Cela fait un peu beaucoup pour une visite privée au terme de laquelle les autorités françaises ont fait savoir qu’elles ont exigé des élections législatives irréprochables qui sont encore bien loin. Sans doute, une volonté de montrer un changement de ton vis-à-vis de Deby histoire de faire passer les amères pilules à venir.

Idriss Deby était dans tous ses états, du haut de ses centaines de chars, il se prenait pour une puissance et pensait mériter d’être traité avec respect.

Au lieu de cela, on l’a secoué comme un cocotier, même le journaliste de RFI Boisbouvier n’a pas hésité à montrer son exaspération quand il a compris que Deby voulait se défouler sur lui en engageant cette partie de ping pong au sujet de l’utilisation des mots « rebelles Tchadiens » par le journaliste au lieu de « mercenaires » comme l’aurait souhaité Deby.

Idriss Deby n’a pas encore pleinement profité de l’accalmie sur le front militaire qu’on vient lui chauffer les oreilles, lui qui désormais bombe le torse et pointe sa canne vers le ciel.
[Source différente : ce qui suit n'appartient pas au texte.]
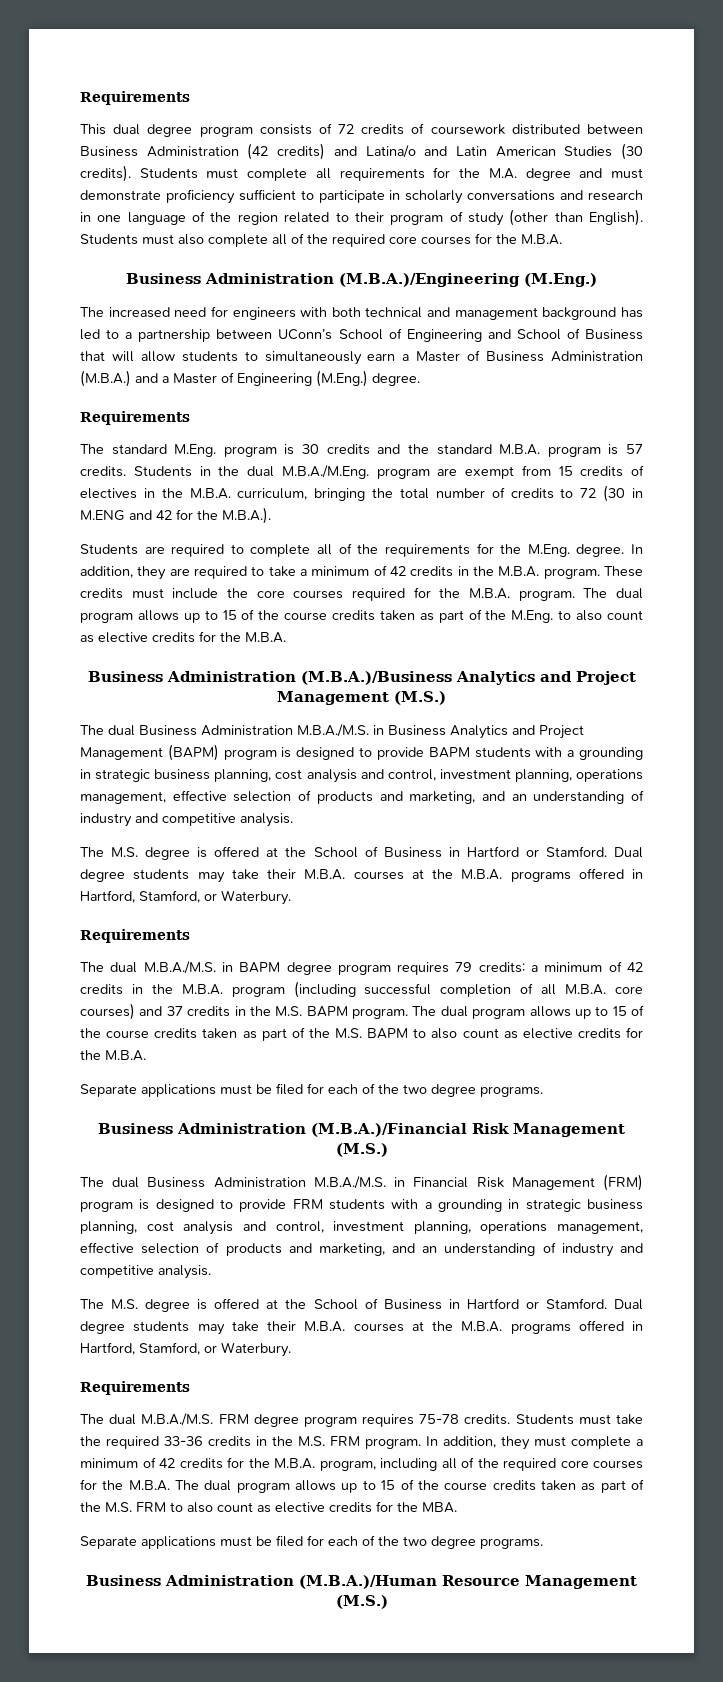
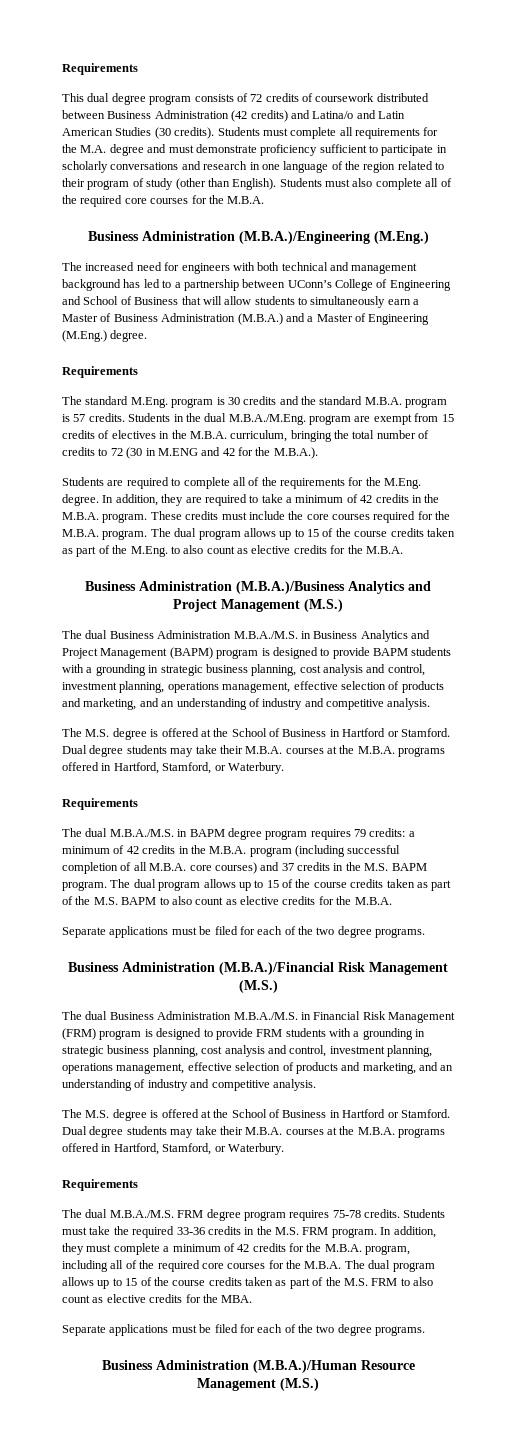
[338,329,383,340] School -> [335,279,373,291] College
Les intérêts des pays occidentaux au Darfour lui ont valu un soutien qui lui a permis de sauver la mise à plusieurs reprises, la nouvelle politique franco-américaine dans la sous région au fur et à mesure qu’elle se dévoilera, lui réservera quelques surprises désagréables.

Selon certaines informations, l’administration OBAMA souhaite que la CPI atténue considérablement son action qui n’est plus crédible quand les plaintes contre Israël restent dans les tiroirs alors que 13 mandats d’arrêt concernent le seul continent Africain sans compter que 3 membres du Conseil de Sécurité à savoir les USA, la CHINE et la RUSSIE n’ont pas reconnu la CPI, ce qui pose un vrai problème.

Alors les juristes ont planché et proposé de se baser sur le principe de complémentarité prévu par les textes de la CPI et qui consiste en la possibilité d’arrêter une procédure en cours (par exemple celle contre le président Soudanais) pour favoriser une politique de main tendue, de réconciliation.

Comme chacun sait, le Droit est avant tout au service de la Politique.